Looks like 'chat gpt' answer
7171? 7172? You cannot access OTS running behind CloudFlare. CF allows only http(80)/https(443) requests (detects protocol, no matter what port), not any protocol (ex. Tibia protocol).
There are some custom services like CloudFlare Zero Trust and CloudFlare Argo for any port anti-ddos, but last time I've heard someone asked them about price (around 2020) it was 3000$+ per month and they said it will lose connection - kick player! - every few hours (to scale up/down cloud services and update to newest CF software version).
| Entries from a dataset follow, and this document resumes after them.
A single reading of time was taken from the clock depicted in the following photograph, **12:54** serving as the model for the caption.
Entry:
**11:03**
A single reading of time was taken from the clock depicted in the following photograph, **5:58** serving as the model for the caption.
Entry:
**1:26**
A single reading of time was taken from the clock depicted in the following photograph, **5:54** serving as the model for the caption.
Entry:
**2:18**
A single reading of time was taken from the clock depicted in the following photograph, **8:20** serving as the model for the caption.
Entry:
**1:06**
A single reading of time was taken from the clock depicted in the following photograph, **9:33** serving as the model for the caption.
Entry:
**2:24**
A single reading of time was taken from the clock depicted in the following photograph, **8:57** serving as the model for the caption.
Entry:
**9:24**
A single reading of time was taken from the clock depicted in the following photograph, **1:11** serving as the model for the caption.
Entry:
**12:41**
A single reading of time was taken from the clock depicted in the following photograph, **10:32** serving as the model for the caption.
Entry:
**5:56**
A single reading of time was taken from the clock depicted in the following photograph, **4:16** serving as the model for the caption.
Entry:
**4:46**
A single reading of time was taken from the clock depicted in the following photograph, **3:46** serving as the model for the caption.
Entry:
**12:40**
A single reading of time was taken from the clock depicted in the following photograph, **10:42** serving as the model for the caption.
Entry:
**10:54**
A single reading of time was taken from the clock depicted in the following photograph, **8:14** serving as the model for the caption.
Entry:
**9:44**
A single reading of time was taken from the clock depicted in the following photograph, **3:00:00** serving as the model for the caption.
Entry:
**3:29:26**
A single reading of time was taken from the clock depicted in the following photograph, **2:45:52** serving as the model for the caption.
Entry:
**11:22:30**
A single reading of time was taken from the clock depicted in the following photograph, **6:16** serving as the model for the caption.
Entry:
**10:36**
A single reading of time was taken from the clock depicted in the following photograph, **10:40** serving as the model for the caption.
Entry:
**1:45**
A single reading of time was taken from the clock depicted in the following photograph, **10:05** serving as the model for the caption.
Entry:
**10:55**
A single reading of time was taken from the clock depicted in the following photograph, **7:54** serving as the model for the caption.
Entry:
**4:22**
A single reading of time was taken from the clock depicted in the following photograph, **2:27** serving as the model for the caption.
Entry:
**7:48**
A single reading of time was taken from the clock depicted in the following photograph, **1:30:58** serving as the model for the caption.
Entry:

Pretty unusable on OTS, where players play for hoooours and expect no kicks.
What all OTSes using CF do is to create subdomain that is not protected by cloudflare - go straight to VPS/dedic IP - and use it on lists/to connect to OTS with normal Tibia Client ex.:
top 1 otservlist:
login.realera.org
-> redirects www to
realera.org
(simple nginx config, hard to DDoS; probably hosted on extra VPS, not real OTS VPS/dedic, just to add to otservlist)
top 2 otservlist:
on.aurera-global.com
-> does not work at all, but all players already know they have to remove
on.
to make it work
@abdala ragab
Asked me about this thread on Discord. I've told him what to do (setup
login.gamelaots.online
without protection). Biggest problem right now is that he is running server on VPS with Windows and I got no idea how to configure firewall on Windows, to block access to 80/443 from other IPs than cloudflare (block access to
login.gamelaots.online
like
on.aurera-global.com
does).
I've told him to block IPs on OVH Firewall (part of OVH anti-DDoS), but it's not 100% secure, as it blocks only access from IPs outside OVH. Other servers from OVH can still DDoS his VPS IP/website.